# new to oneida



## mamachay (Nov 30, 2004)

*easy*

To adjust weight, simply turn the limb bolts either direction. in for heavier, out for lighter. do not turn the limb bolts more than 2 complete turns without doing the other. you MUST
alternate. You are a brave guy to start out with a stealth! I had one, went to the black eagle. You should be warned, Oneida's are addictive. I now have a black eagle, a black eagle 2, and a liteforce magnum.

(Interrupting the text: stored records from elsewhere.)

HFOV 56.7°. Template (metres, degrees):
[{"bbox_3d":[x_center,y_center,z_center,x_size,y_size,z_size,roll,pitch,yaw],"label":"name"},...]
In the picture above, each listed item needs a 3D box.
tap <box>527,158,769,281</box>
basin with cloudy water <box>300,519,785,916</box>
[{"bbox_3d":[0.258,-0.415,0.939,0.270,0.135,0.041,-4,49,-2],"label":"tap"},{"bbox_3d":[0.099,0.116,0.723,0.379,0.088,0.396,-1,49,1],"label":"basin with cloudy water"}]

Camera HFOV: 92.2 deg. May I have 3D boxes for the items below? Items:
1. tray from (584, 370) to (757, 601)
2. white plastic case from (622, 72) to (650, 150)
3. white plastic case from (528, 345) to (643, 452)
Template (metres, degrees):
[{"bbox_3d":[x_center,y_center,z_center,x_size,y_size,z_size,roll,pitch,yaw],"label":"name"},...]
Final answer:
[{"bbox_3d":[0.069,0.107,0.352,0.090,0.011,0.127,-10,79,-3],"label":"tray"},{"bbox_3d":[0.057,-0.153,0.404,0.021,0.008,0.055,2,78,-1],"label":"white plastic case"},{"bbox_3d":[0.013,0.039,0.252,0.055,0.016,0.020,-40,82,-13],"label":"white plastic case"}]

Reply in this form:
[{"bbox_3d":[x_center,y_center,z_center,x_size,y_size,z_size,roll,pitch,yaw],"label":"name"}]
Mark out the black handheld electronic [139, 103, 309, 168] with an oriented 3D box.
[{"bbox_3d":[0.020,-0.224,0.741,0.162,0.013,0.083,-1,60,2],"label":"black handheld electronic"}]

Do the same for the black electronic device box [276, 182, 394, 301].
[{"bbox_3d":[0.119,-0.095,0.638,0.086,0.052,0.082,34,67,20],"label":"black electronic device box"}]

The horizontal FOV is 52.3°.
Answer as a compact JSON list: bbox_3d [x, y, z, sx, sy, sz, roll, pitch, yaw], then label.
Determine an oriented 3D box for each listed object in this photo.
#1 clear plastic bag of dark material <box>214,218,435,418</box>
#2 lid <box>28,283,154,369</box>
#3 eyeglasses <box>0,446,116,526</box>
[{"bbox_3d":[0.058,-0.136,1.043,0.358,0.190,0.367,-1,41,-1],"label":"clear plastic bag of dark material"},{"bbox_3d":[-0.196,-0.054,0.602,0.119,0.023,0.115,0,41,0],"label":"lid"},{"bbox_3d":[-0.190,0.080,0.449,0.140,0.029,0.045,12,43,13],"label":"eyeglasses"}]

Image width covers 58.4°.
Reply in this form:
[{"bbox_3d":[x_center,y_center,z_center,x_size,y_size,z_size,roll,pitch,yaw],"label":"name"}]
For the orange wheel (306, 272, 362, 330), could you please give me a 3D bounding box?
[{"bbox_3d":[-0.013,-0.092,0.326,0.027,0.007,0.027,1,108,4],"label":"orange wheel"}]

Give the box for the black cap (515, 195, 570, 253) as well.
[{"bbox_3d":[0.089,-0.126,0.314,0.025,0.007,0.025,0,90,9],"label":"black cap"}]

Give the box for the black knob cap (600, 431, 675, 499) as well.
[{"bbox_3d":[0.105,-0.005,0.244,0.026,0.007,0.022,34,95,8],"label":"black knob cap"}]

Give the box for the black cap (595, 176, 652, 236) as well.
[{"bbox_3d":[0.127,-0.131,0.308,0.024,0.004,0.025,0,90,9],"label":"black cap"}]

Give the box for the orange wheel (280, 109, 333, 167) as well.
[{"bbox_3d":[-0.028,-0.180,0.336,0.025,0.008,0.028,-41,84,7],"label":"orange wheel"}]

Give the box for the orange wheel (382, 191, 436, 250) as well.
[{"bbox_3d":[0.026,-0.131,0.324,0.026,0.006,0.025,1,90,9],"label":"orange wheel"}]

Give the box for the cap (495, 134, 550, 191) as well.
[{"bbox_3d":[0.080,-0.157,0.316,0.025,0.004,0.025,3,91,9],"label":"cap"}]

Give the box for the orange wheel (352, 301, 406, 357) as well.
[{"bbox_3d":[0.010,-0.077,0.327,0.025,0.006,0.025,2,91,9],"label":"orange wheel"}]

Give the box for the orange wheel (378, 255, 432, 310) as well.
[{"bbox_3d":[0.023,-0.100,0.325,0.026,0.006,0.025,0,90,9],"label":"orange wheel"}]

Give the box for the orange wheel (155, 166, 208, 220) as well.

Let me know if I can help, I don't know it all, but know folks who do.
Eric


----------



## Tim Roberts (Jul 13, 2002)

:yo: :wave3: Hello and :welcomesign: to Archery Talk edjack. Have fun here.


----------



## target1 (Jan 16, 2007)

:rapture: Welcome


----------



## jva54 (Dec 14, 2005)

Welcome to AT!! :wave:


----------



## omnivore (Feb 7, 2004)

If looking for someone who is an expert on the stealth check out Richard Vance.http://www.archerytalk.com/vb/member.php?u=23604


----------



## wooky (Nov 7, 2007)

PM sent


----------



## ClaytonLJ (Jun 26, 2006)

There is a limited instruction manual on the C.P. Oneida homepage.


----------



## swampfrogg (Jun 29, 2007)

Glad to have ya here!! Richard Vance is the man, you can check him out at gulfcoastarchery.com.


----------



## LJ256 (Jul 8, 2005)

Welcome to AT


----------